After the market close on October 23, the electric car maker reported earnings per share of $1.86, while analysts expected losses of 42 cents per share. Tesla’s adjusted profit of $342 million comes after two straight quarters of losses, which Wall Street expected to continue.
Tesla stock spiked nearly 24% in the week through October 31, 2019, increasing Musk’s net worth by $2 billion, to $22.9 billion. The 48-year-old self-made billionaire is currently the 21st richest person in America, up two places and $3 billion from when the Forbes 400 list was published in early October.
Musk owns nearly 22% of Tesla’s stock, which accounts for roughly half of his fortune.

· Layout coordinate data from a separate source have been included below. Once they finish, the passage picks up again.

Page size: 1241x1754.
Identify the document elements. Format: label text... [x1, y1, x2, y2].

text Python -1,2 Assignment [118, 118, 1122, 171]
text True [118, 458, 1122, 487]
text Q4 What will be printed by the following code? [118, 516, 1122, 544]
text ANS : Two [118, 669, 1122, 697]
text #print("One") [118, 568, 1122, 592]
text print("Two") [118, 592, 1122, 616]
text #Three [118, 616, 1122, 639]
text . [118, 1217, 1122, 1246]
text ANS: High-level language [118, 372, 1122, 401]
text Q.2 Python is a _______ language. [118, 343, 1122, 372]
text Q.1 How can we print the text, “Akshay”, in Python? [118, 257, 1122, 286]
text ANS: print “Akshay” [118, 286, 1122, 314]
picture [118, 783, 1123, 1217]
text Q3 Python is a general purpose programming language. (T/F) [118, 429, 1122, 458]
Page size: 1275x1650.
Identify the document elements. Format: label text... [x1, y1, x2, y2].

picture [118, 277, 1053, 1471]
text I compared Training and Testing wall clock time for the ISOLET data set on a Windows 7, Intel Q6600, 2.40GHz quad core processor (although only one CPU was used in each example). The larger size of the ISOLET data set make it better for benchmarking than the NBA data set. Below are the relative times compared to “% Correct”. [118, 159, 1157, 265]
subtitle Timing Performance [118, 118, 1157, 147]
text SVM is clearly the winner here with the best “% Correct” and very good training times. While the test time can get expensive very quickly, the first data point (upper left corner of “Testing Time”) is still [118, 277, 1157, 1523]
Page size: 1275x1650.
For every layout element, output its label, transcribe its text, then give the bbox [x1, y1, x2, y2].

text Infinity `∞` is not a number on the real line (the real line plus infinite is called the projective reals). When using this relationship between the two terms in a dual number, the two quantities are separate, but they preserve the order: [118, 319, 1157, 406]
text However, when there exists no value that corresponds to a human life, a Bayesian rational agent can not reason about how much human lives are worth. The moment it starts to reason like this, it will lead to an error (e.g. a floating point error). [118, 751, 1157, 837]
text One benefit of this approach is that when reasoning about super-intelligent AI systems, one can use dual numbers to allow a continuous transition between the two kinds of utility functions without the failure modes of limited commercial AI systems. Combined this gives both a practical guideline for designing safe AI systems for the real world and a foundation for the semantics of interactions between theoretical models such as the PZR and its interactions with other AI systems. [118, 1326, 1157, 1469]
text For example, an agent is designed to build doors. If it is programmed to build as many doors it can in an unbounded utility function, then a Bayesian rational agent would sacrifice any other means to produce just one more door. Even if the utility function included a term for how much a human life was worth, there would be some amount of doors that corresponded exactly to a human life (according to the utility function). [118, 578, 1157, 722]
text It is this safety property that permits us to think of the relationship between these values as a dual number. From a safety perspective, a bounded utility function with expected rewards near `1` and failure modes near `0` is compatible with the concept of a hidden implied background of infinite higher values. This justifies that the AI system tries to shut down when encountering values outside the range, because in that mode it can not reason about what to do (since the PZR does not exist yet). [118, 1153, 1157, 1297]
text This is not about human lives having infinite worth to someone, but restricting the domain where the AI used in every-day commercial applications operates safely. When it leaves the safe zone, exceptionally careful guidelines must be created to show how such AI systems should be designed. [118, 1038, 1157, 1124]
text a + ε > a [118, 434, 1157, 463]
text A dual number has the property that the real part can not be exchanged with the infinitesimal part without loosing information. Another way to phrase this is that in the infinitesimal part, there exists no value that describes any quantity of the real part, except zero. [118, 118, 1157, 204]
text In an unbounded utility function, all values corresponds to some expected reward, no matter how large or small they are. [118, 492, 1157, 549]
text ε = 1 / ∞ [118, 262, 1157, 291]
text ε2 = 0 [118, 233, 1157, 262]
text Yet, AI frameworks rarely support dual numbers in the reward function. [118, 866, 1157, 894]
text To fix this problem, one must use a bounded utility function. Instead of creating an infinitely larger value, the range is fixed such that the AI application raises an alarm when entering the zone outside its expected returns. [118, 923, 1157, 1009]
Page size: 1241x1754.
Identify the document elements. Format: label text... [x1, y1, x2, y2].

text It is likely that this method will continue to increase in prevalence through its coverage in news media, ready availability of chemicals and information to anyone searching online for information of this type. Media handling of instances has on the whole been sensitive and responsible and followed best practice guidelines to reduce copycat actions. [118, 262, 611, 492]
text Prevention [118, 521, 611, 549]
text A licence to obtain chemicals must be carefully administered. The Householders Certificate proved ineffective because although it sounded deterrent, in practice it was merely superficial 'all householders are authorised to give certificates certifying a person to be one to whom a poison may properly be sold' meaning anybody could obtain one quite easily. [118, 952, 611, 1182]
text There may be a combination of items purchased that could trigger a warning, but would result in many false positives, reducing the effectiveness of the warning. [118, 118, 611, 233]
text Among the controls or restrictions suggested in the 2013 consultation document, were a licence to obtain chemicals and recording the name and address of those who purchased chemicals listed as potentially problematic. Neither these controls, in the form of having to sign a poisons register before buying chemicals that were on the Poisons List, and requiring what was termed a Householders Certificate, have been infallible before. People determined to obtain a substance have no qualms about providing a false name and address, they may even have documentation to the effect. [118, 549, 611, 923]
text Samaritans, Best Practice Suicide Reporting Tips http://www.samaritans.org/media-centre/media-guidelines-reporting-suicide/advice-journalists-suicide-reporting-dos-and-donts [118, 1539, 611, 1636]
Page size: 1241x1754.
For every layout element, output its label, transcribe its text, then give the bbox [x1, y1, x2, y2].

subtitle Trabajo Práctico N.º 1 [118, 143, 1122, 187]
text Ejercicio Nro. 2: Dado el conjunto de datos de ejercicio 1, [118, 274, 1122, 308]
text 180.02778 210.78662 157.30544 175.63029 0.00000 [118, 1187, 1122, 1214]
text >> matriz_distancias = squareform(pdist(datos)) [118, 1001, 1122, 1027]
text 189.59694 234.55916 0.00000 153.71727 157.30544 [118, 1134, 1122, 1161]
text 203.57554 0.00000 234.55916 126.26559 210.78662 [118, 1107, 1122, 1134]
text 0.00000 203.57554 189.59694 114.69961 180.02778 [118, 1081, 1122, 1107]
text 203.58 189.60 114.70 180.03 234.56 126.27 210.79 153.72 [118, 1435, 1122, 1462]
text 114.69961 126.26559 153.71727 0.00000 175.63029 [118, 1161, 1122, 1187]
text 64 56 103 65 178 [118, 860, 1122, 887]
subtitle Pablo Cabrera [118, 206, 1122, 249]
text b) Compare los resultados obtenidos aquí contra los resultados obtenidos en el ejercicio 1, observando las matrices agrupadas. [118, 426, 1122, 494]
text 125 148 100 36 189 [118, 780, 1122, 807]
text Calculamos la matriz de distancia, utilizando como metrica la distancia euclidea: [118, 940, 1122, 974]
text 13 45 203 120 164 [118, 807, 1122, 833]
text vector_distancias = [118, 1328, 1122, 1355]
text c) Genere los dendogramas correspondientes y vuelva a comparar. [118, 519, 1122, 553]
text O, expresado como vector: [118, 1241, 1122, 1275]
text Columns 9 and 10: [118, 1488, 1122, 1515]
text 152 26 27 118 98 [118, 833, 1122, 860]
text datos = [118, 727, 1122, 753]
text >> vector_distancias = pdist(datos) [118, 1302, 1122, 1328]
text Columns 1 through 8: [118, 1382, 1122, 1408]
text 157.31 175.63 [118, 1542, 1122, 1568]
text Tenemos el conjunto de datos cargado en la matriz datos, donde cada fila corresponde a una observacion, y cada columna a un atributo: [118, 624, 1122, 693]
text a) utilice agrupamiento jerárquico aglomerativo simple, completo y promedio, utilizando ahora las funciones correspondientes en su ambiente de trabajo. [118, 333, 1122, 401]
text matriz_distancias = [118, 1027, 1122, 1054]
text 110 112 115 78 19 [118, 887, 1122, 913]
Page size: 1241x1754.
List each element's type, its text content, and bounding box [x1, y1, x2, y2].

He also has an estimated $12.5 billion stake in SpaceX, his privately-held aerospace company known for reusable rockets.
In the third-quarter earnings call, Musk highlighted that Tesla is ahead of schedule on Model Y preparations, accelerating the expected launch of the new compact SUV to summer 2020. He also touted the new Smart Summon feature, which allows Teslas to self-navigate around parking lots and driveways when the owner sets a destination within 200 feet on the Tesla app.
U.S. auto-safety regulators told Forbes in early October that it is looking into accident reports involving Smart Summon. Musk stated on the earnings call that the feature has been used one million times and Tesla will soon release an improved version using the rider data.
“The next step will be full self-driving with Smart Summon being kind of the beginning of that,” Musk said. He cautiously predicted that Tesla will grant early access to “feature-complete” full self-driving capabilities by the end of the year.
Despite the earnings surprise, Tesla’s revenue of $6.35 billion represents an 8% drop year-over-year. Many analysts expressed concern about the decline and the possibility that Tesla is overvalued. “With this in mind, we have to question whether the valuation premium being ascribed to TSLA as a ‘growth’ or ‘technology’ unicorn is truly justified,” wrote Bank of America analyst John Murphy in a research note.